No Rest For The Weary On Mother’s Day

Mother’s Day was a couple of days ago and, much to my surprise every year, I remained a full-on mother through out the entire day. It always feels like I should be able to check out for those 24 hours. Go take a little beach and margarita break in another country. Like how on other holidays you get a day off work. 

For instance, Labor Day. It’s called Labor Day so you don’t labor. Or Memorial Day where you go ride boats and eat hotdogs and don’t really memorialize much of anything. 

Not so with Mother’s Day. On Mother’s Day you really have to step up, not only because there’s stuff to do and other mothers to call but you also do that mom thing where you make your kids feel special by unconditionally loving everything they do for you. 

Like, say, the “special magic trick” my oldest son performed for me in lieu of the forgotten Mother’s Day card where he made a fake $100 bill disappear. 

I assured him that was the best trick in the world because he is he best son in the world and I love him so much! I also assured him that the magic was especially sophisticated in humor because he makes real $100 bills disappear in real life. I suggested that for Mother’s Day next year he can work on a magic trick that makes them reappear.

My oldest kid had a 14-hour baseball tournament in the blazing sun of New Albany on Mother’s Day weekend, as well. I also had to drag my youngest kid there who just so happened to have strep throat. The tournament was called “Celebrating Moms.” 

Thank you. 

It turns out, once you have kids you’ve got to keep on trucking through and the only margarita break you get it as El Charrito while you let the kids make SnapChat faces on your phone so you can talk about people with your girlfriends. But you can’t do that on Mother’s Day because of Sunday liquor laws. Can we cut the Moms some slack, people?

I used to not like Mother’s Day. I thought it was forced and sappy, a Hallmark holiday that paled in comparison to the all encompassing immensity of the job or whitewashed what is not always a bouquet-of-flowers situation. But over the years, my views have changed. It’s okay to say nice things to a mom who has tried her best. The other option is not to say nice things to that mom and that’s no good. Motherhood is glorious and complicated. Mysterious, infinite, and optimistic. It’s the ultimate magic trick.
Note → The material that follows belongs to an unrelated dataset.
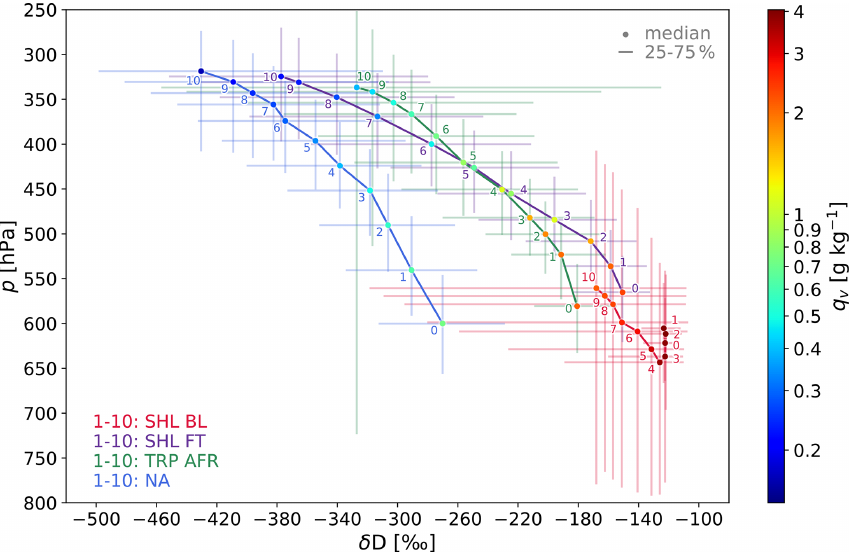
Figure 9. p – δ D plot summarising the 10d Lagrangian history of COSMO iso air parcels arriving at 500–700hPa above Tenerife. The plot shows the median p and δ D of the air parcels by the filled circles and the median q v by the colours of the filled circles. The numbers indicate the days before the air parcels arrive over Tenerife, where red numbers represent air parcels from the boundary layer of the Saharan heat low (SHL BL), purple numbers air parcels from the free troposphere above the Saharan heat low (SHL FT), green numbers air parcels from tropical Africa (TRP AFR), and blue numbers air parcels from the North Atlantic (NA). The interquartile range of p and δ D is shown by the coloured vertical and horizontal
As a reminder, there are two big parties coming up on Main Street. The first is at my fabric studio, YaloRun Textiles at 211 N. Main (next to Hair Trendz.) It’s a fundraiser for the Mississippi Arts Commission and the $15 ticket gets you in for drinks, barbecue and music by the Yalobushwackers from Oxford. It’s 6 to 9 p.m. this Friday May 18. Tickets are available at the door.

The other party is the Block Party put on by the 200 Block of Main Street (Trusty Diner down to the former Rip It Up building.) We’ll have music and food and games in our stores and at the Pocket Park and Trusty Diner park. It’s from 4-9pm on June 1st which just so happens to be mine and my oldest son’s birthdays. So if you see him wish him a happy 11th birthday! And you can wish me another happy 29th!